AK: It is a given that you will start to see major western REE producers. If a consistent supply of rare earths causes a rise in demand, there will be space in the market for additional producers. That may spur exploration.

Exploration for rare earth deposits has been in the doldrums for the last couple of years. Many of the deposits we've been talking about are 30–40% HREEs. That leaves a substantial quantity of LREEs that will have to be gotten rid of. Neodymium is easy to sell because there's a demand. But the deposits will also produce substantial quantities of lanthanum and cerium, which are not in short supply at all.

A couple of recently announced deposits contain ore that more than 90% HREEs. If these get to production, they will be producing exactly what the marketplace wants and none of the stuff that's in oversupply.

For example, Namibia Rare Earths Inc. (NRE:TSX, NMREF:OTCQX) has a small NI-43-101-compliant resource in Namibia: Measured and Indicated and Inferred of about 2 million tons of a nice, HREE-rich deposit. The company is well financed, with something like $20M in the bank.

TMR: What did you make of Namibia's recent metallurgical tests?

AK: Namibia's mineral is called xenotime, a fairly heavy mineral that has the potential to be concentrated by gravity methods. Namibia also has some carbonate in its ore that can be removed by acid dissolution.

TMR: Could the fact that it's in Namibia be its biggest advantage?

AK: I would suspect the company won't have as many environmental hoops to jump through and that labor could be less expensive. Compared to the long lead times and permitting processes in North America, that can't hurt.

TMR: What do you know about Pro-Or Inc.'s (POI:TSX.V) chlorinator recovery technology?

AK: Right now, Pro-Or is targeting the platinum group elements. There is nothing to suggest the company is looking at the rare earth side, but certainly any new recovery technique is worth looking into.

TMR: Do you have a parting thought or two for our readers?

AK: There is very little news in the REE sector now because everybody's doing their metallurgical testing, their optimization. It's not a very exciting time in the rare earth space because there's not much exploration. Companies are hunkered down to boost the value of their products and lower their capital costs.
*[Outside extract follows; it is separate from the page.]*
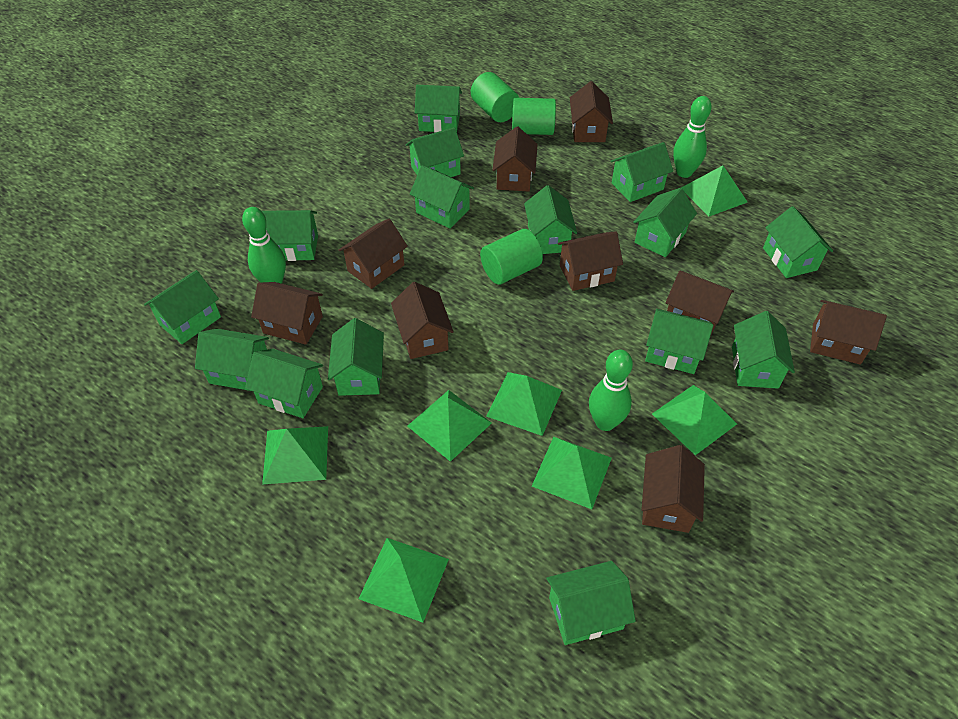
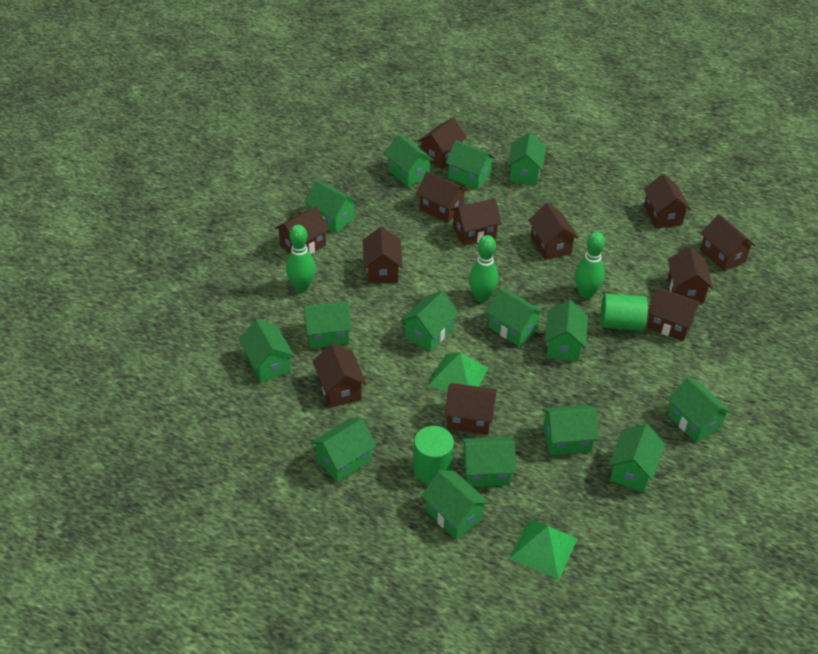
brown house: [251,282,323,345] [338,219,408,289] [391,282,454,359] [492,126,538,192] [558,231,623,291] [570,81,613,142] [641,445,705,533] [665,270,734,334] [810,300,887,365] = 9 -> [275,207,329,255] [313,343,366,408] [363,227,403,283] [416,171,468,223] [418,118,467,169] [445,383,497,435] [450,198,502,246] [528,203,579,260] [644,174,691,228] [647,287,701,341] [668,246,713,303] [700,214,756,271] = 12
green cylinder: [471,72,519,122] [480,229,543,285] [512,98,556,135] = 3 -> [413,426,454,484] [600,293,648,331] = 2
green pyramid: [262,426,328,485] [359,538,449,623] [407,390,492,462] [486,372,562,436] [532,437,612,509] [652,385,737,455] [681,165,747,216] = 7 -> [428,352,488,392] [509,519,577,580] = 2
In the next six months, I expect to see a real shakeout as companies release amended PEAs, prefeasibility studies and feasibility studies across the REE space. That is when smart investors will be able to look at the numbers and pick out the winners. At these depressed prices, there will be substantial profit potential when the winners and losers emerge. This is a good time to keep your eyes open and sharpen your pencil to crunch some numbers.

TMR: Alex, thank you for your time and your insights.

Geologist Alex Knox has been involved in the mineral exploration industry since 1970. He served in the mineral exploration division at Unocal Canada Ltd., the exploration arm of Molycorp, where he was involved in the discovery of the Kipawa deposit in western Quebec. Knox has explored for uranium, gold, rare earths, niobium, diamonds, slate and limestone in Canada, the U.S., Mongolia, Bolivia, Peru and Argentina. Highlights include Matamec's Kipawa deposit, Commerce Resources' Eldor and Blue River properties and Quantum Rare Metal's Elk Creek deposit. Knox is on the REE Advisory Board of three publicly traded Canadian junior mineral exploration companies.